Collection entries:
+ + + + +

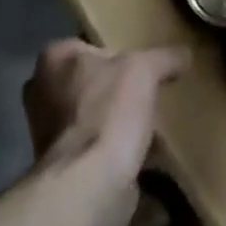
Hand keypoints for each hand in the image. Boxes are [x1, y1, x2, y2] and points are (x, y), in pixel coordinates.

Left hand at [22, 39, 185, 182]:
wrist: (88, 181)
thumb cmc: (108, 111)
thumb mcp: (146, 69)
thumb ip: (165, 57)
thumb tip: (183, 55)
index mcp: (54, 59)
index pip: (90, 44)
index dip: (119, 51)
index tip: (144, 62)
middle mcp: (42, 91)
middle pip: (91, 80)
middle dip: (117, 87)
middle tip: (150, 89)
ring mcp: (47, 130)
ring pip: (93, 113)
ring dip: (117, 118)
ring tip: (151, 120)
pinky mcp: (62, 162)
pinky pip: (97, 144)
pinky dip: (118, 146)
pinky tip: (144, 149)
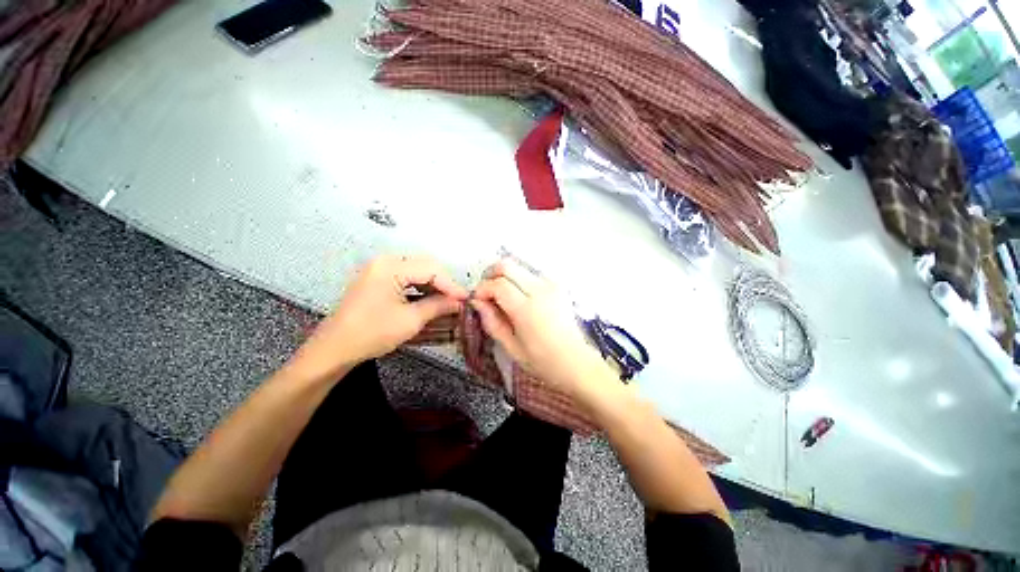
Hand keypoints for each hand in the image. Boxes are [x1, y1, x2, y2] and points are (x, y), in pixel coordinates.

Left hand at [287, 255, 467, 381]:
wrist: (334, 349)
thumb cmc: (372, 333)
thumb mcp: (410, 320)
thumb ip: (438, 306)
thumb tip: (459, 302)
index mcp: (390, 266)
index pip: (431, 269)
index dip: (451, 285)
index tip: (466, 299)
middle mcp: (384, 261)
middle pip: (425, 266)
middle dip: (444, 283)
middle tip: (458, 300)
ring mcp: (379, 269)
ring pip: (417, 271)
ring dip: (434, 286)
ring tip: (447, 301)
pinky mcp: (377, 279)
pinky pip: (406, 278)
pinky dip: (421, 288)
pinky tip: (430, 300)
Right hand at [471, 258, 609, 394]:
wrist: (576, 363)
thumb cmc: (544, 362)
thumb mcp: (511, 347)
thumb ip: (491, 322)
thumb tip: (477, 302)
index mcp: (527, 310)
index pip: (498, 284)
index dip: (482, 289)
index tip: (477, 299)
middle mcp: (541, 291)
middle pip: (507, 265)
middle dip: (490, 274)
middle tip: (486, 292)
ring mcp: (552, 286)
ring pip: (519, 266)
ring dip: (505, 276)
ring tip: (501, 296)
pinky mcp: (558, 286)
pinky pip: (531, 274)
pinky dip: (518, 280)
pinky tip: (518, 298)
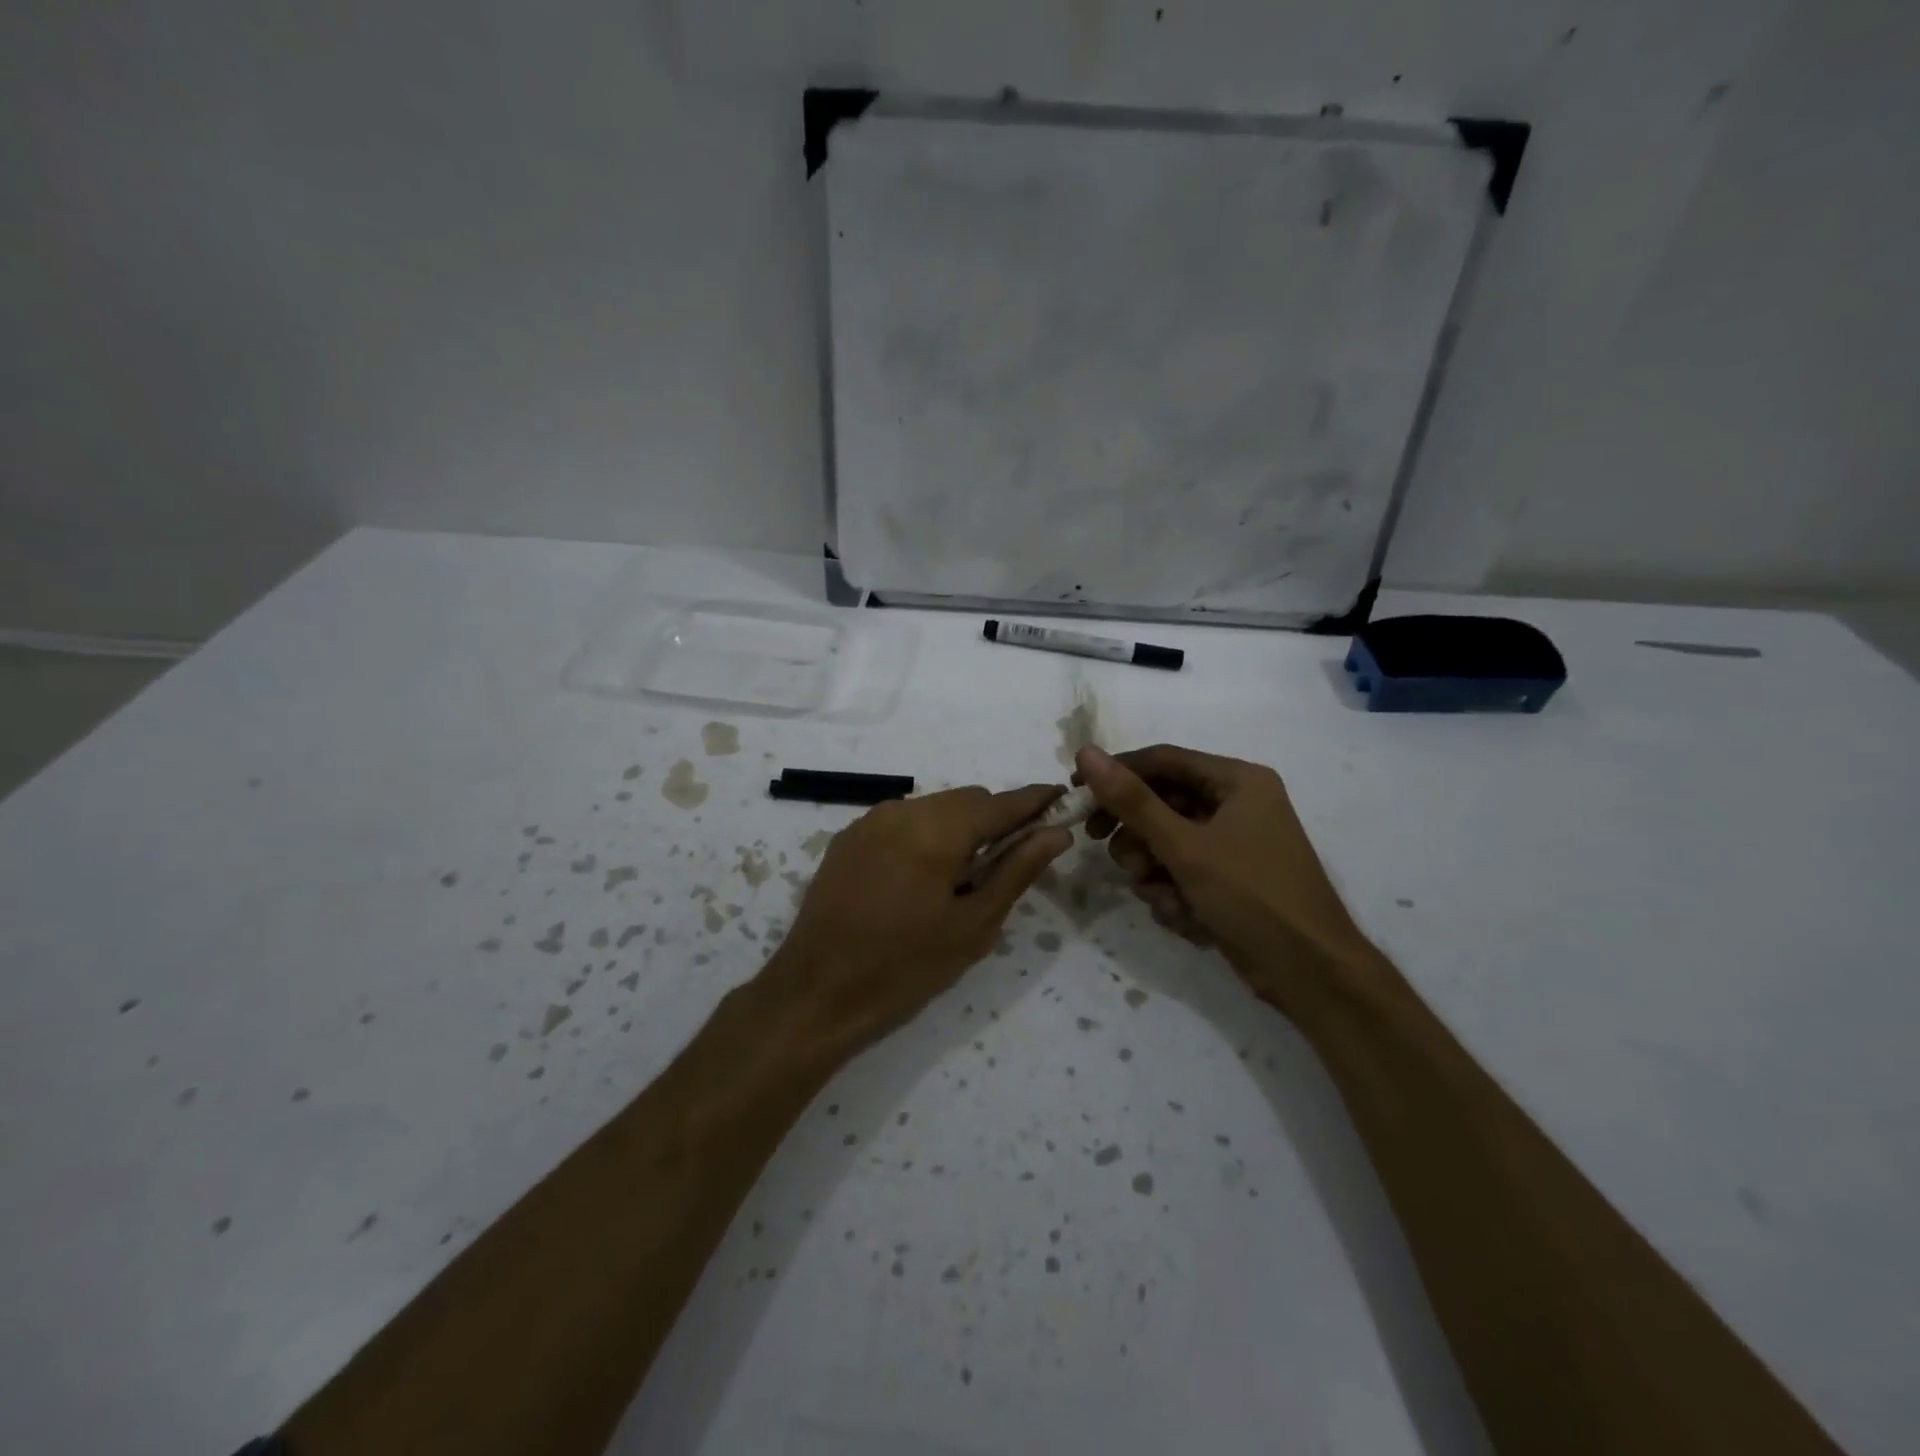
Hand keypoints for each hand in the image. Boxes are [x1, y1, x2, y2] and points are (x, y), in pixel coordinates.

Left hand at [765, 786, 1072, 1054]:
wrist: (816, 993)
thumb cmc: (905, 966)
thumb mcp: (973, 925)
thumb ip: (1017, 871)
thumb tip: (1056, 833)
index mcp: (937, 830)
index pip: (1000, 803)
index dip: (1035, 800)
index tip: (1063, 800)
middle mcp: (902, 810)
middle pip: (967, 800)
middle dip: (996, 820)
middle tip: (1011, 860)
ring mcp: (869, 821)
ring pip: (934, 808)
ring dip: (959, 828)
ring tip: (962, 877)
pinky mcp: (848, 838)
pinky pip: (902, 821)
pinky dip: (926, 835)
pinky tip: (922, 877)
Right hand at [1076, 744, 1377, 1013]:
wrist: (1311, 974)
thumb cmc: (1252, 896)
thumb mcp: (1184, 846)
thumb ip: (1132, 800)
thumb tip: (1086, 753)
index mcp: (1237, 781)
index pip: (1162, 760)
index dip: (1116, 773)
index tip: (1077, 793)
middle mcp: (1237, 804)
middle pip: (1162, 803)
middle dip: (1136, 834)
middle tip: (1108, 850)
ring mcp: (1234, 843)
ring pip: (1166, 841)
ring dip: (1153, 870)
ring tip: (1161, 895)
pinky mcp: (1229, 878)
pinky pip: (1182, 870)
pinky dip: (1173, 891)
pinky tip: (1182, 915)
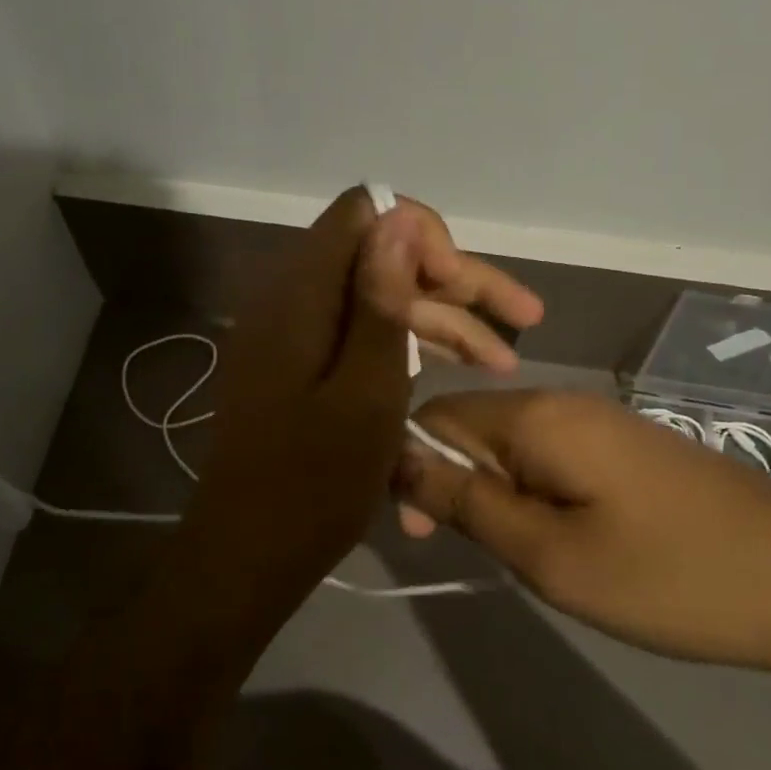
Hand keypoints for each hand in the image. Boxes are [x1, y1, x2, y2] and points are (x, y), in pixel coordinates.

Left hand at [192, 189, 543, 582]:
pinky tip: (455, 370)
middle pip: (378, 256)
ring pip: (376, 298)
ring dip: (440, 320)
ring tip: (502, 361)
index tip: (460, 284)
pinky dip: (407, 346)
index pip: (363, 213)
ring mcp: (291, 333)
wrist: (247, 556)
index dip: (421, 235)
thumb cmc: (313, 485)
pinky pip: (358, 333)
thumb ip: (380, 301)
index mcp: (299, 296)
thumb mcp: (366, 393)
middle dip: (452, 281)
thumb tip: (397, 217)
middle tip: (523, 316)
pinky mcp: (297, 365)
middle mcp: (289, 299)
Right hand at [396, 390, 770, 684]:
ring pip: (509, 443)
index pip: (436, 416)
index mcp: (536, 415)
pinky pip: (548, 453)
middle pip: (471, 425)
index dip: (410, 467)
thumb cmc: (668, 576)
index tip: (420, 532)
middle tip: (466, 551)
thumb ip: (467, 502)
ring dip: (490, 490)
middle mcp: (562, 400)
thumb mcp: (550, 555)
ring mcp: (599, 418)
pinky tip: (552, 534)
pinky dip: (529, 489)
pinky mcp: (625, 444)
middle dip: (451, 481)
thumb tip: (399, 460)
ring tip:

+ + + + +

• [EXERCISE GOAL]:
Write out the whole of the data exactly; the pictures stay out.

• [COMPLETED TASK]:
Hand keypoints for each hand in the image. Boxes are [x1, y1, x2, y2] and points are (x, y), in pixel coordinates.

Left hand at [22, 39, 185, 182]:
wrist: (88, 181)
thumb cmc: (108, 111)
thumb mcp: (146, 69)
thumb ip: (165, 57)
thumb tip: (183, 55)
index mcp: (54, 59)
index pip: (90, 44)
index dip: (119, 51)
index tip: (144, 62)
middle mcp: (42, 91)
middle pip: (91, 80)
middle dip: (117, 87)
middle tip: (150, 89)
ring mcp: (47, 130)
ring pip: (93, 113)
ring dip: (117, 118)
ring tip: (151, 120)
pinky mcp: (62, 162)
pinky pip: (97, 144)
pinky dip: (118, 146)
pinky tip: (144, 149)
Hand keypoints for each hand in the image. Boxes are [x1, y1, x2, y2] and points are (x, y), in pixel coordinates.

Left hand at [287, 255, 467, 381]:
wrist: (334, 349)
thumb cmc: (372, 333)
thumb mcp: (410, 320)
thumb ip: (438, 306)
thumb tip: (459, 302)
index mcp: (390, 266)
index pip: (431, 269)
index dip: (451, 285)
index tip: (466, 299)
middle mcp: (384, 261)
middle pip: (425, 266)
middle dip: (444, 283)
middle tip: (458, 300)
ring mcp: (379, 269)
ring pip: (417, 271)
ring dip: (434, 286)
ring tip: (447, 301)
pinky mcp: (377, 279)
pinky pip: (406, 278)
pinky dip: (421, 288)
pinky tip: (430, 300)
Right hand at [471, 258, 609, 394]:
wrist: (576, 363)
thumb cmc: (544, 362)
thumb mcp: (511, 347)
thumb ip: (491, 322)
thumb tip: (477, 302)
index mcp: (527, 310)
index pip: (498, 284)
index dip: (482, 289)
index tip: (477, 299)
middle mcp: (541, 291)
middle pip: (507, 265)
middle dip: (490, 274)
middle tip: (486, 292)
ring mcp: (552, 286)
ring pip: (519, 266)
ring dip: (505, 276)
ring tip: (501, 296)
pinky mcp: (558, 286)
pinky pip: (531, 274)
pinky dip: (518, 280)
pinky tip: (518, 298)
Hand keypoints for each hand in the image. Boxes are [x1, y1, x2, y2] and points are (x, y), in pixel coordinates.

Left hand at [765, 786, 1072, 1054]:
wrist: (816, 993)
thumb cmc: (905, 966)
thumb mcp: (973, 925)
thumb ip: (1017, 871)
thumb tip: (1056, 833)
index mcp: (937, 830)
index pip: (1000, 803)
index dip: (1035, 800)
index tip: (1063, 800)
middle mcp: (902, 810)
middle pip: (967, 800)
middle dip: (996, 820)
middle tip: (1011, 860)
ring mcp: (869, 821)
ring pip: (934, 808)
ring dip: (959, 828)
ring tip: (962, 877)
pinky mcp: (848, 838)
pinky pip: (902, 821)
pinky dip: (926, 835)
pinky tip: (922, 877)
Right hand at [1076, 744, 1377, 1013]:
wrist: (1311, 974)
thumb cmc: (1252, 896)
thumb mcp: (1184, 846)
thumb ip: (1132, 800)
thumb tip: (1086, 753)
index mcp: (1237, 781)
index pip: (1162, 760)
index dip: (1116, 773)
index tip: (1077, 793)
middle mcp: (1237, 804)
middle pip: (1162, 803)
middle dip: (1136, 834)
middle tip: (1108, 850)
ring mcp: (1234, 843)
ring pip: (1166, 841)
ring dip: (1153, 870)
ring tip: (1161, 895)
pinky mcp: (1229, 878)
pinky pip: (1182, 870)
pinky dip: (1173, 891)
pinky tip: (1182, 915)
Hand keypoints for each hand in the image. Boxes are [x1, y1, x2, y2] and points are (x, y), in pixel coordinates.

Left hand at [192, 189, 543, 582]:
pinky tip: (455, 370)
middle pip: (378, 256)
ring pip: (376, 298)
ring dip: (440, 320)
ring tip: (502, 361)
index tip: (460, 284)
pinky dip: (407, 346)
index pip: (363, 213)
ring mcp: (291, 333)
wrist: (247, 556)
index dip: (421, 235)
thumb cmc: (313, 485)
pinky pip: (358, 333)
thumb ip: (380, 301)
index mcp: (299, 296)
thumb mcp: (366, 393)
middle dip: (452, 281)
thumb tip: (397, 217)
middle tip: (523, 316)
pinky mcp: (297, 365)
middle mcp: (289, 299)
Right hand at [396, 390, 770, 684]:
ring pip: (509, 443)
index pip: (436, 416)
index mcp: (536, 415)
pinky pip: (548, 453)
middle pip: (471, 425)
index dip: (410, 467)
thumb cmc: (668, 576)
index tip: (420, 532)
middle tip: (466, 551)
thumb ip: (467, 502)
ring dip: (490, 490)
middle mcp: (562, 400)
thumb mcp: (550, 555)
ring mcp: (599, 418)
pinky tip: (552, 534)
pinky dip: (529, 489)
pinky mcp: (625, 444)
middle dip: (451, 481)
thumb tip: (399, 460)
ring tip:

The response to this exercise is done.